Copy nothing but the lines below running from the line containing "basketball [809,388,851,429] ->" through the line containing "none -> plush toy [382,371,422,421]", both end lines included.

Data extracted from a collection
------

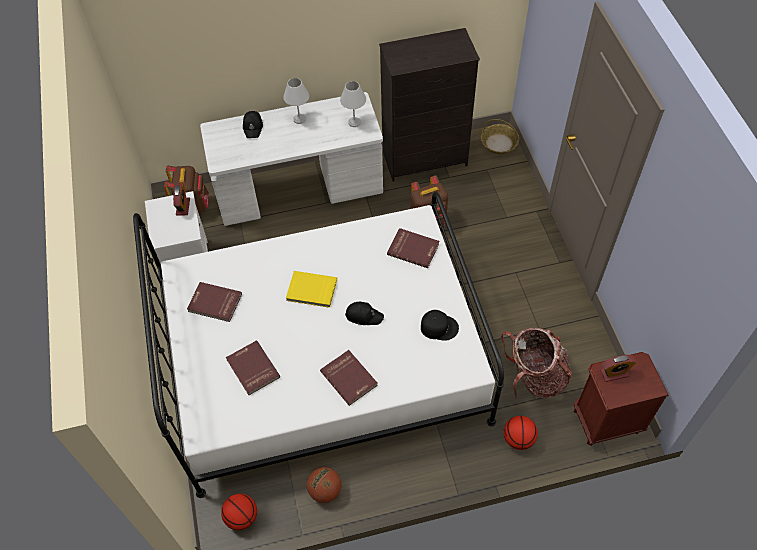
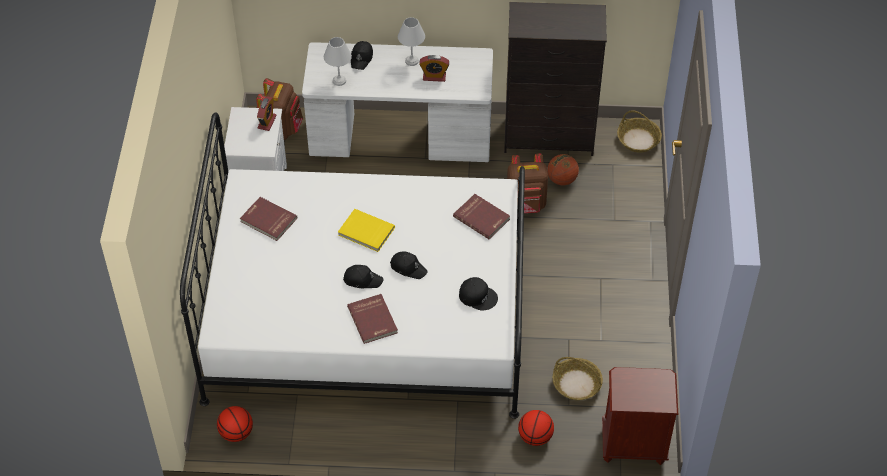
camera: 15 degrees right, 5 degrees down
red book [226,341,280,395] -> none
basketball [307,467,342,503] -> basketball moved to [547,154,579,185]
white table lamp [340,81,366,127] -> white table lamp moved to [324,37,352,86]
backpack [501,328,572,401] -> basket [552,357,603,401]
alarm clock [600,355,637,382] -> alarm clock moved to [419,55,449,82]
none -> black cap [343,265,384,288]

------

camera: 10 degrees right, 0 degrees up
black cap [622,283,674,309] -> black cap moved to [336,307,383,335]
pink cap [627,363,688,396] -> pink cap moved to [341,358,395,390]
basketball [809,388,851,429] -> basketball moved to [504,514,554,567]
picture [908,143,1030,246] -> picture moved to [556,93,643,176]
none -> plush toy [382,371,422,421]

------

> [Response box]
basketball [809,388,851,429] -> basketball moved to [504,514,554,567]
picture [908,143,1030,246] -> picture moved to [556,93,643,176]
none -> plush toy [382,371,422,421]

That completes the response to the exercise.